DYSTOPIA (part 2)

Ann/Hana
9 min readDec 29, 2023

--

Zoro membungkuk setengah untuk beberapa detik, sebagai tanda pemberian salam. Meletakkan Tulip kuning yang ia bagi untuk dua boks di mana abu milik orang tua Robin berada. Ia angkat kepalanya, dan terpaku.

S A G H A.

“Sagha?” Tanya Zoro. Ia menghadap Robin. Matanya kini memanas. Ia berharap pikirannya salah.

“Iya. Aku berasal dari sana.” Robin menatap guci berisikan abu milik orang tuanya.

“Kau tahu Sagha? Aku kira sudah tidak ada lagi yang mengingatnya. Sudah 15 tahun…” Kata Robin. Mata birunya berbinar, berpikir Zoro mengetahui kota Sagha.

Zoro tercekat, Dadanya sakit. Perasaannya berantakan.

Ia mundur. Satu langkah. Dua langkah.

“Zoro? Ada apa?” Tanya Robin panik. Tingkah Zoro berubah dalam sekejap. Zoro hanya menatap ke bawah, meremas kepalanya tidak percaya.

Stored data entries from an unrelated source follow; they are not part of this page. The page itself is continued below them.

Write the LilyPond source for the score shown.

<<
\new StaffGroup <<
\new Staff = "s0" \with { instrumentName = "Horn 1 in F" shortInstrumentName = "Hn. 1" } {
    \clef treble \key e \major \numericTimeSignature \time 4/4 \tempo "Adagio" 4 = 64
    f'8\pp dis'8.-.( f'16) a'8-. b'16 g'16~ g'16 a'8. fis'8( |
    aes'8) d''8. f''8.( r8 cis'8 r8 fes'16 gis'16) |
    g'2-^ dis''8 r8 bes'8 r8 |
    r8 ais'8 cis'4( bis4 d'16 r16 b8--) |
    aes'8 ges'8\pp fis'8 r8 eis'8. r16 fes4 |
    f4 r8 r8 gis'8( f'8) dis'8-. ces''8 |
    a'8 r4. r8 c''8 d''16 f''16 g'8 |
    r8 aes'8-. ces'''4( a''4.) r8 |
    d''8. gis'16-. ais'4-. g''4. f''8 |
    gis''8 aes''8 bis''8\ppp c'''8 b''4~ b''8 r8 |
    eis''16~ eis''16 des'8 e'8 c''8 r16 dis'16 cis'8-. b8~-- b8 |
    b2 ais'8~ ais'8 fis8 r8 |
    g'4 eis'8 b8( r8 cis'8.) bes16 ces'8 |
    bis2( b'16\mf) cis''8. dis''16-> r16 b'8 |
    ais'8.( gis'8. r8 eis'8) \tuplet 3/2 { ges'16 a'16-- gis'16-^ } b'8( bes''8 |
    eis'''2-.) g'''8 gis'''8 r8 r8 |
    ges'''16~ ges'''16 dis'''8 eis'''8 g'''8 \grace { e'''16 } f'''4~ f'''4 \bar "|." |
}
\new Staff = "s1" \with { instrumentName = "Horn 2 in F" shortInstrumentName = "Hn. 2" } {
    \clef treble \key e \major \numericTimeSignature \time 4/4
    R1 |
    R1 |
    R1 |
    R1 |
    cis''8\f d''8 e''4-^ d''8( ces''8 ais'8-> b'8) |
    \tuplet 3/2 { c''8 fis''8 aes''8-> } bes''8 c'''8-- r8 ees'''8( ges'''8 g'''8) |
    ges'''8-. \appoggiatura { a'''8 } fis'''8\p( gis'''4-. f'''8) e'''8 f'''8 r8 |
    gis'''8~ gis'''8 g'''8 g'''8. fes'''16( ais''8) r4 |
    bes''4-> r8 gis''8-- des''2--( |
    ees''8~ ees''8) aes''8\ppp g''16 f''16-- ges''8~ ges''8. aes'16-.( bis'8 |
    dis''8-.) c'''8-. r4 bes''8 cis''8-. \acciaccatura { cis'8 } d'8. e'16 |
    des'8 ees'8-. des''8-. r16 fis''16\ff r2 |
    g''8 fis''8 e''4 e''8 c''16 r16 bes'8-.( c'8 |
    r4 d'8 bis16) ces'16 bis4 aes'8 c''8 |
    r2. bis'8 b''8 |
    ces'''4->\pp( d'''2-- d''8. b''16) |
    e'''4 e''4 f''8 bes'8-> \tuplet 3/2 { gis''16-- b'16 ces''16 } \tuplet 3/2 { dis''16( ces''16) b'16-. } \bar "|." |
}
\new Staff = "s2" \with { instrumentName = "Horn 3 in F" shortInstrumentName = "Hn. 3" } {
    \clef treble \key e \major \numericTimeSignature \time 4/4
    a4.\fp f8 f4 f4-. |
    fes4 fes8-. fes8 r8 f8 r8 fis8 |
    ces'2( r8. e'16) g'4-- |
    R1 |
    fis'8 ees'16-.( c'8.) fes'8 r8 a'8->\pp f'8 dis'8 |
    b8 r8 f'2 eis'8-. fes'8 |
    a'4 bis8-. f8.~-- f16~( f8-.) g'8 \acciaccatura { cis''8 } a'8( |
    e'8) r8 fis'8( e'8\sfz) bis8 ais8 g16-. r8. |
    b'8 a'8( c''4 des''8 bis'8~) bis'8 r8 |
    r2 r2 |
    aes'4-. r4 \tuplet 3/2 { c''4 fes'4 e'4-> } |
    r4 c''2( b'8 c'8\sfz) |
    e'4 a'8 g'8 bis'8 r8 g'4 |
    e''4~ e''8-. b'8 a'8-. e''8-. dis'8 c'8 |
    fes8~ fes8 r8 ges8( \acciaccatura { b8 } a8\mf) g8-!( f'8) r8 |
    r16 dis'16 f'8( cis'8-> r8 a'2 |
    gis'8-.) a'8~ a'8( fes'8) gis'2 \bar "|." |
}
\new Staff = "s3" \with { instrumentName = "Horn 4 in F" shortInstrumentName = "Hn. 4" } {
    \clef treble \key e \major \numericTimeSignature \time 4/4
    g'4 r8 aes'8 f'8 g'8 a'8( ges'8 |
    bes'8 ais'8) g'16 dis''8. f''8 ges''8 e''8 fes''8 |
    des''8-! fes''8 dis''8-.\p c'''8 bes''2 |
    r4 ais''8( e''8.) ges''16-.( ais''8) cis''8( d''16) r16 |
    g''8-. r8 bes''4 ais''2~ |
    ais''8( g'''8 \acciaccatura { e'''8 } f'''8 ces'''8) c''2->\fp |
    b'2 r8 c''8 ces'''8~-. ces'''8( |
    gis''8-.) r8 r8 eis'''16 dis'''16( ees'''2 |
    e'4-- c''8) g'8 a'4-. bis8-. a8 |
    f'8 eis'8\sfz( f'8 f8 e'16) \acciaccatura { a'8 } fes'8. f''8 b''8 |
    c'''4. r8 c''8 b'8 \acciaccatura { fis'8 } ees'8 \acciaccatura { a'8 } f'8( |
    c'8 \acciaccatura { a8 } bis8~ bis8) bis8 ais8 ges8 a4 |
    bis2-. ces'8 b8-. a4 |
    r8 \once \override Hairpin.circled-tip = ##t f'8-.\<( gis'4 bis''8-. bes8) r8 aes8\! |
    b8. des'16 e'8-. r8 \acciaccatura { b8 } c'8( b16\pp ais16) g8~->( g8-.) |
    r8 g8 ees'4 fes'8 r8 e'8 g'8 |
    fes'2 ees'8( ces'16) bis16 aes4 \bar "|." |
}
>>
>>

“Zoro?” Zoro yang namanya dipanggil berulang kali, sudah merasa ingin pergi dari tadi. Perasaannya berkecamuk hebat.

“Robin. Aku sungguh minta maaf, untuk segalanya. Tolong ampuni aku.” Kata Zoro menggenggam, mengecup tangan Robin.

“Dan percayalah. Aku sangat, sangat, mencintaimu.” Kata Zoro. Genggamannya tidak dilepas, seakan itu adalah yang terakhir.

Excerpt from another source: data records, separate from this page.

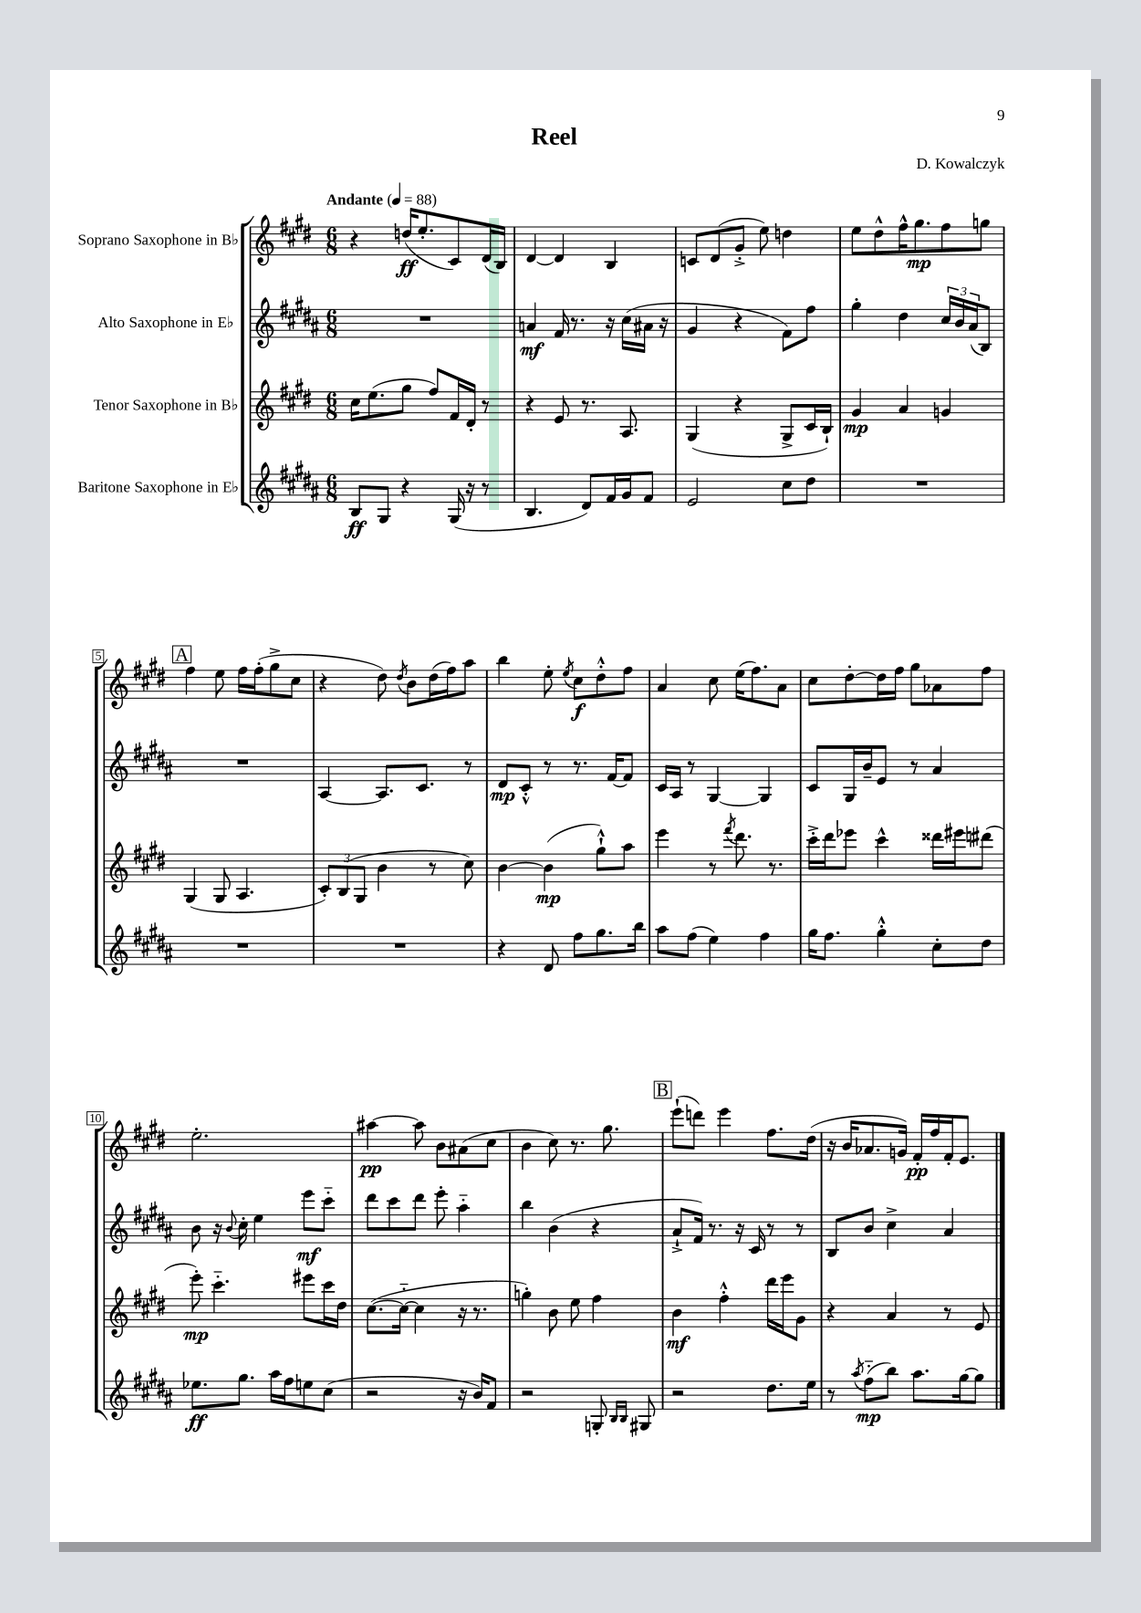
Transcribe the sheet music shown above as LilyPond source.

\header { title = "Reel" composer = "D. Kowalczyk" }
<<
\new StaffGroup <<
\new Staff = "s0" \with { instrumentName = "Soprano Saxophone in Bb" } {
    \clef treble \key e \major \numericTimeSignature \time 6/8 \tempo "Andante" 4 = 88
    r4 d''16\ff( e''8.-. cis'8) dis'16( b16) |
    dis'4~ dis'4 b4 |
    c'8 dis'8( gis'8-.-> e''8) d''4 |
    e''8 dis''8-^ fis''16-^ gis''8.\mp fis''8 g''8 |
    \mark \markup { \box "A" } fis''4 e''8 fis''16 fis''16-.( gis''8-> cis''8 |
    r4 dis''8) \acciaccatura { dis''8 } b'8 dis''16( fis''16) a''8 |
    b''4 e''8-. \acciaccatura { e''8 } cis''8\f dis''8-.-^ fis''8 |
    a'4 cis''8 e''16( fis''8.) a'8 |
    cis''8 dis''8~-. dis''16 fis''16 gis''8 aes'8 fis''8 |
    e''2.-. |
    ais''4~\pp ais''8 b'8 ais'8( cis''8 |
    b'4 cis''8) r8. gis''8. |
    \mark \markup { \box "B" } e'''8-!( d'''8) e'''4 fis''8. dis''16( |
    r16 b'16 aes'8. g'16) fis'16-.\pp fis''16 fis'16-. e'8. \bar "|." |
}
\new Staff = "s1" \with { instrumentName = "Alto Saxophone in Eb" } {
    \clef treble \key b \major \numericTimeSignature \time 6/8
    R2. |
    a'4\mf fis'16 r8. r16 cis''16( ais'16 r16 |
    gis'4 r4 fis'8) fis''8 |
    gis''4-. dis''4 \tuplet 3/2 { cis''16 b'16 ais'16( } b8) |
    \mark \markup { \box "A" } R2. |
    ais4~ ais8. cis'8. r8 |
    dis'8\mp cis'8-.-^ r8 r8. fis'16~ fis'8 |
    cis'16 ais16 r8 gis4~ gis4 |
    cis'8 gis16 b'16-- e'8 r8 ais'4 |
    b'8 r16 \appoggiatura { b'8 } cis''16-. e''4 e'''8\mf cis'''8-_ |
    dis'''8 cis'''8 dis'''8 e'''8-. ais''4-_ |
    b''4 b'4( r4 |
    \mark \markup { \box "B" } ais'8-!-> fis'16) r8. r16 cis'16 r8 r8 |
    b8 b'8 cis''4-> ais'4 \bar "|." |
}
\new Staff = "s2" \with { instrumentName = "Tenor Saxophone in Bb" } {
    \clef treble \key e \major \numericTimeSignature \time 6/8
    cis''16 e''8.( gis''8 fis''8) fis'16 dis'16-. r8 |
    r4 e'8 r8. a8. |
    gis4( r4 gis8-> cis'16 b16-!) |
    gis'4\mp a'4 g'4 |
    \mark \markup { \box "A" } gis4( gis8 a4. |
    \tuplet 3/2 { cis'8-.) b8( gis8 } b'4 r8 cis''8) |
    b'4~ b'4\mp( gis''8-!-^) a''8 |
    e'''4 r8 \acciaccatura { fis'''8 } dis'''8. r8. |
    cis'''16-.-> dis'''16 ees'''8 cis'''4-^ disis'''16 eis'''16 dis'''8( |
    e'''8-.\mp) cis'''4.-_ eis'''8 cis'''16 dis''16 |
    cis''8.~( cis''16~-_ cis''4 r16 r8. |
    g''4-.) b'8 e''8 fis''4 |
    \mark \markup { \box "B" } b'4\mf fis''4-.-^ dis'''16 e'''16 gis'8 |
    r4 a'4 r8 e'8 \bar "|." |
}
\new Staff = "s3" \with { instrumentName = "Baritone Saxophone in Eb" } {
    \clef treble \key b \major \numericTimeSignature \time 6/8
    b8\ff gis8 r4 gis16( r16 r8 |
    b4. dis'8) fis'16 gis'16 fis'8 |
    e'2 cis''8 dis''8 |
    R2. |
    \mark \markup { \box "A" } R2. |
    R2. |
    r4 dis'8 fis''8 gis''8. b''16 |
    ais''8 fis''8( e''4) fis''4 |
    gis''16 fis''8. gis''4-.-^ cis''8-. dis''8 |
    ees''8.\ff gis''8. ais''16 fis''16 e''8 cis''8( |
    r2 r16 b'16) fis'8 |
    r2 g8-. \grace { b16 b16 } gis8 |
    \mark \markup { \box "B" } r2 dis''8. e''16 |
    r8 \acciaccatura { ais''8 } fis''8-_\mp( b''8) ais''8. gis''16~ gis''8 \bar "|." |
}
>>
>>
\layout { \context { \Score \override BarNumber.stencil = #(make-stencil-boxer 0.1 0.3 ly:text-interface::print) } }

Ia tidak berani menatap mata Robin. Hanya menunduk, yang bisa membuatnya bisa mengatakan itu semua. Matanya tidak bisa menahan lagi curahan kecamuk yang dari tadi bersemayam di dadanya.

Sagha.

Bukankah mereka sudah punah???

Dari semua manusia, kenapa harus Robin?!

Kenapa harus orang yang aku cintai?

Beginikah cara karma bekerja?!

Pikiran Zoro terus berkecamuk. Setelahnya, ia tidak mendatangi Robin untuk waktu yang cukup lama, bagi dua insan yang saling terubung akan perasaan.

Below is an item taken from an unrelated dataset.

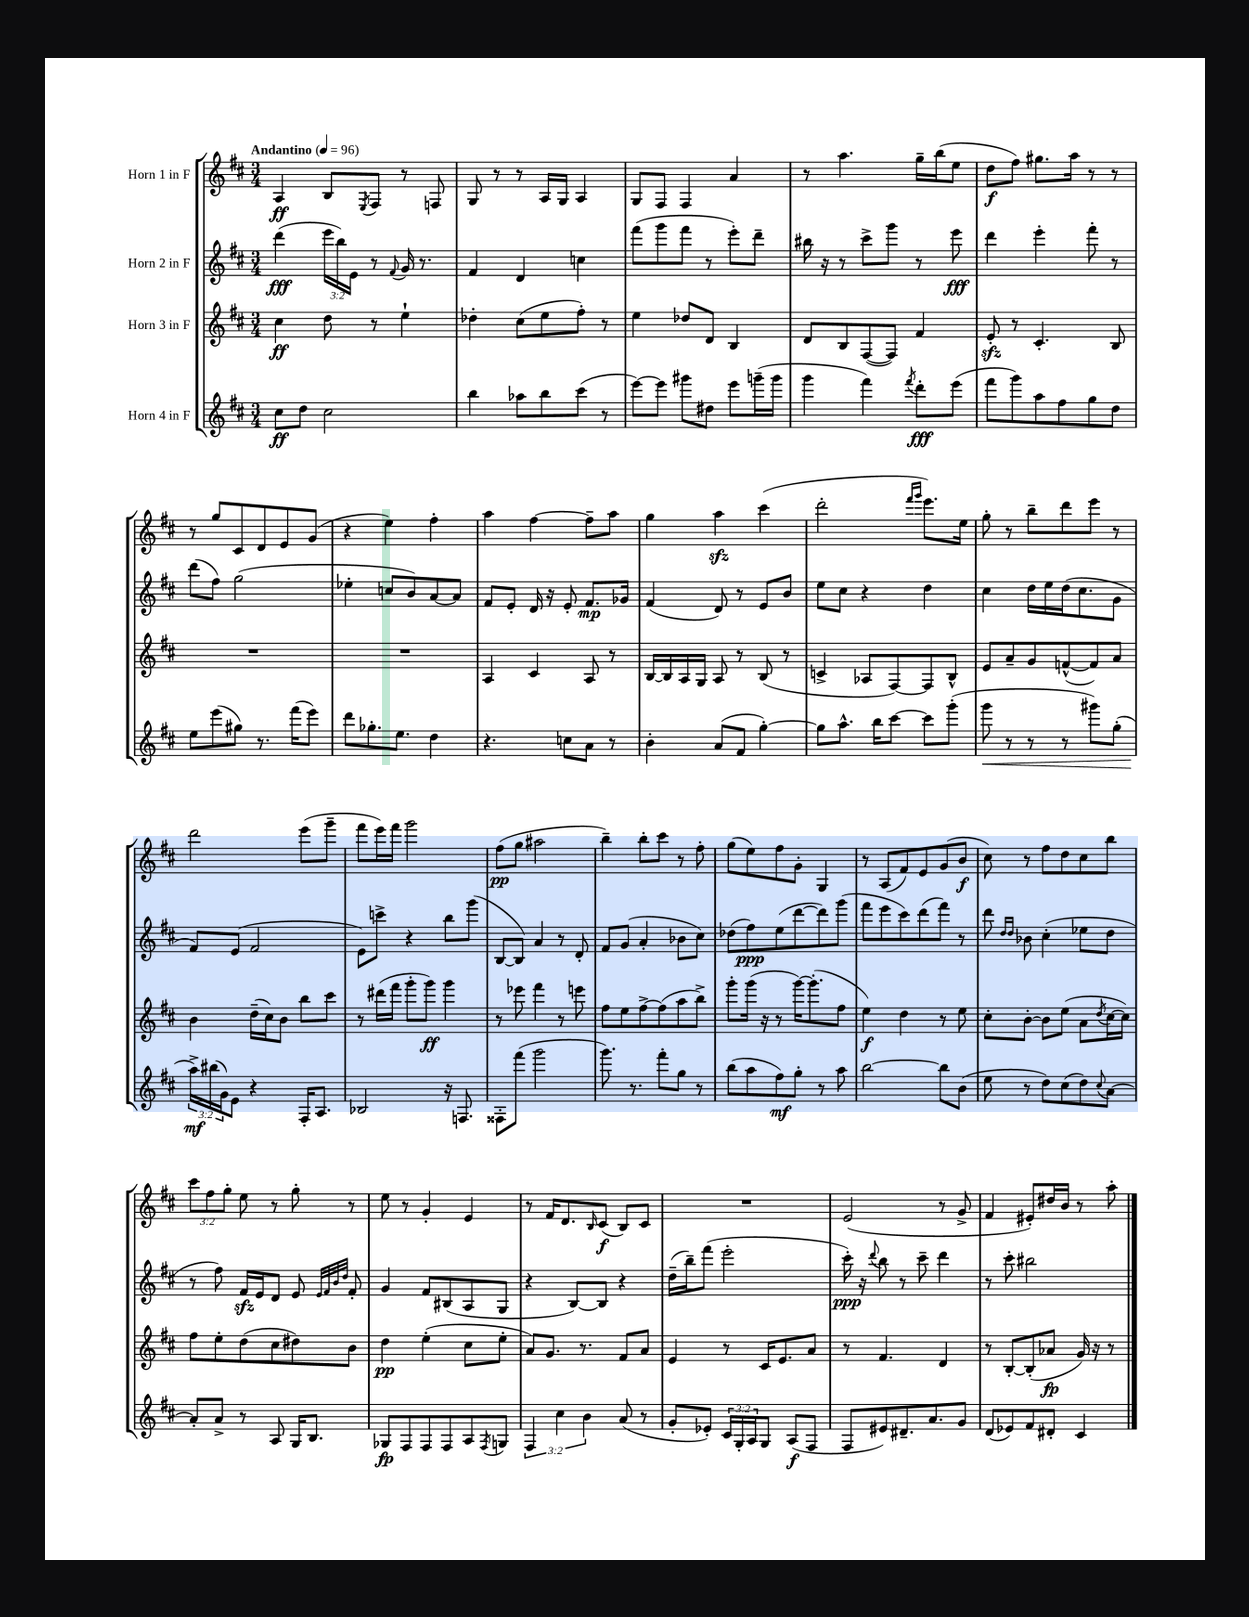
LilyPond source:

Robin tidak tahu harus mencari tahu laki-laki itu ke mana. Sudah dua minggu lamanya ia tidak muncul. Tidak seperti biasanya, yang sudah menunggu di dalam restoran, atau di depan restoran itu.

“Tuan masih belum kemari lagi, Nona.” Kata pelayan yang sudah hafal tentang mereka. Bagaimana tidak,

Gadis itu pulang, dengan tatapan kosong, untuk hari ke sekian tanpa kabar dari pria bersurai hijau itu.

Malam itu, segelas coklat hangat, perapian kecil sederhana untuk menerangi ruangan tempat di mana ia berada. Biasanya membaca adalah hobi, kini hal itu ia gunakan sebagai distraksi. Terkadang ia juga menulis, mengikuti ibunya.

Di mana pun, semoga kau baik-baik saja, Zoro.

Sudah separuh buku, lalu ia harus berhenti karena ada seseorang mengetuk pintu rumahnya. Ketika ia buka pintunya…

“Zoro!” Robin terbelalak mendapati siapa di depan rumahnya, selarut ini. Sudah selama ini, dan akhirnya ia muncul.

Ia sentuh wajah prianya. “Kau kemana saja?” Robin menatapnya, menyadari bahwa Zoro sedang dalam keadaan kacau, dan, memeluknya.

“Masuk, Zo-” Belum selesai, dan Zoro memotongnya.

“Robin.” Ia menunduk. Sejak melihat Robin, air matanya jatuh tanpa permisi.

“Aku akan perkenalkan diriku secara benar kali ini. Aku sudah siap, dengan segala kemungkinan dan keputusanmu.” Kata Zoro menghela nafas kasar dan berat.

“Roronoa…” Tercekat. “Roronoa Zoro.”

Robin mematung, tidak percaya pada apa yang baru saja ia dengar.

“Hey. Zoro.” Robin mencoba menyentuhnya.

“Kau baik? Ada apa denganmu? Apa yang terjadi?” Tanya Robin, khawatir.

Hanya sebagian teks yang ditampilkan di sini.